Where the listing below reaches the line containing "Right hand at", start writing out lines exactly, and stop once the line containing "thumb tip: (545, 262)" has been written.

BEGIN Data to use

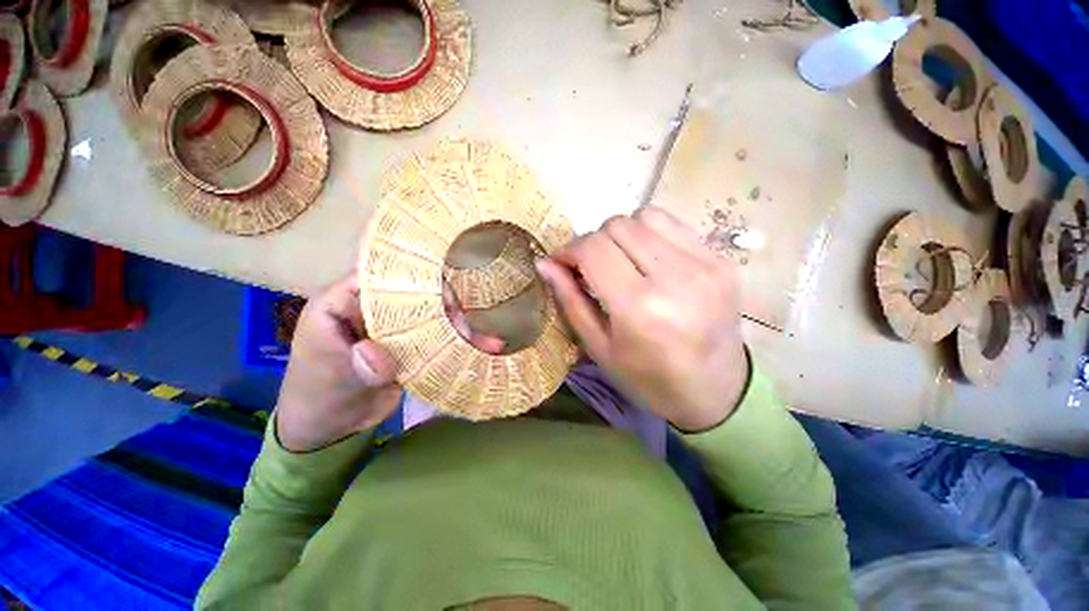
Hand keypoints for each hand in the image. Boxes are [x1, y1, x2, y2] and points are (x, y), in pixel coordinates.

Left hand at [276, 276, 505, 451]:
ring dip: (459, 326)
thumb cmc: (317, 398)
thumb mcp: (329, 383)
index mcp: (342, 304)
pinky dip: (461, 344)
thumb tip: (376, 352)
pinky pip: (438, 339)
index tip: (443, 301)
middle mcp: (372, 309)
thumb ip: (354, 368)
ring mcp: (395, 328)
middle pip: (414, 293)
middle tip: (463, 330)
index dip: (413, 281)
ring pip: (432, 315)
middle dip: (445, 307)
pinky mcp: (411, 345)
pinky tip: (487, 347)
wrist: (331, 428)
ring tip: (482, 341)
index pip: (379, 278)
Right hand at [536, 207, 748, 431]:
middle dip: (593, 242)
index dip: (568, 250)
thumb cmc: (648, 378)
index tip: (562, 264)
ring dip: (622, 234)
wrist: (716, 390)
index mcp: (639, 308)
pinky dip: (649, 234)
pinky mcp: (721, 259)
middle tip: (592, 268)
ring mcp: (705, 264)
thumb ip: (570, 300)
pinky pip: (673, 224)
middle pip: (617, 225)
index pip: (593, 248)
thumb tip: (545, 262)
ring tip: (621, 262)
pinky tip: (648, 259)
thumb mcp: (599, 347)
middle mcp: (675, 278)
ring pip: (644, 216)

END Data to use

Your response:
Right hand at [536, 207, 748, 431]:
middle dip: (593, 242)
index dip: (568, 250)
thumb cmc: (648, 378)
index tip: (562, 264)
ring dip: (622, 234)
wrist: (716, 390)
index mcp: (639, 308)
pinky dip: (649, 234)
pinky mcp: (721, 259)
middle tip: (592, 268)
ring mcp: (705, 264)
thumb ip: (570, 300)
pinky pip: (673, 224)
middle pip: (617, 225)
index pip: (593, 248)
thumb tip: (545, 262)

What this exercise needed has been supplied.